Not asking the most important question: Who wants to pay a toll?
There’s a lot more to dislike about the survey beyond its poor quality sampling strategy and biased sample. The questions posed in the survey don’t get at the real issues raised by the freeway widening project. The project’s financial plan shows that it won’t be built without tolls—something you’d be hard-pressed to learn from any of the “public information” work. The last estimates prepared for the Columbia River Crossing showed I-5 tolls would be a minimum of $2.30 during off peak hours, rising to $3.25 during rush hour, with additional surcharges for those who didn’t buy transponders for their cars in advance. The survey didn’t reveal these toll rates, or ask people whether they might prefer a smaller, less expensive bridge with lower tolls, to a larger one with these high tolls, or whether they’d really rather keep the existing bridge if it meant they could avoid tolling altogether. Despite the fact that the survey avoided talking about tolls, many survey respondents raised the question in answering open-ended questions.

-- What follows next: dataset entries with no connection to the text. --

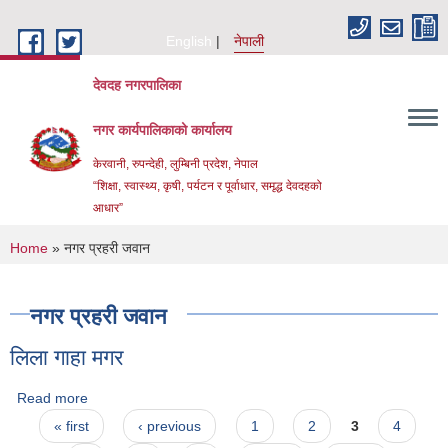
Skip to main content
English
नेपाली
देवदह नगरपालिका
नगर कार्यपालिकाको कार्यालय
केरवानी, रुपन्देही, लुम्बिनी प्रदेश, नेपाल
“शिक्षा, स्वास्थ्य, कृषी, पर्यटन र पूर्वाधार, समृद्ध देवदहको
आधार”
You are here
Home
» नगर प्रहरी जवान
नगर प्रहरी जवान
लिला गाहा मगर
Urban Resilience and livability Improvement Project(URLIP)
Read more
about लिला गाहा मगर
Pages
« first
‹ previous
1
2
3
4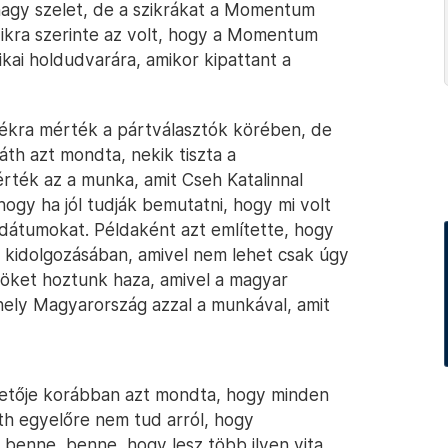
nagy szelet, de a szikrákat a Momentum
zikra szerinte az volt, hogy a Momentum
ikai holdudvarára, amikor kipattant a
kra mérték a pártválasztók körében, de
th azt mondta, nekik tiszta a
rték az a munka, amit Cseh Katalinnal
ogy ha jól tudják bemutatni, hogy mi volt
dátumokat. Példaként azt említette, hogy
 kidolgozásában, amivel nem lehet csak úgy
zöket hoztunk haza, amivel a magyar
hely Magyarország azzal a munkával, amit
ezetője korábban azt mondta, hogy minden
áth egyelőre nem tud arról, hogy
 benne, benne, hogy lesz több ilyen vita.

It’s rather like a taste test survey that asks people whether they’d prefer filet mignon to a hot dog, without revealing the price tag of either alternative. For a project that claims so prominently to care about “centering equity,” failing to reveal that people might have to pay on the order of $1,600 per month to commute daily across this bridge is a monumental omission. But it’s no accident: the project’s “public information” campaign is designed is an intentionally misleading way to manufacture consent, not to accurately measure public attitudes.
Surveys can be a useful way to gauge public opinion, if they’re undertaken in a scientifically valid fashion. But if you aren’t careful, you end up with a classic, garbage-in, garbage-out exercise. That appears to be the case with survey work commissioned by the “Interstate Bridge Replacement” project, a thinly veiled marketing campaign for freeway widening funded by the Oregon and Washington transportation departments—with “communications” consultants reaping more more than $4 million for their services in the past few years.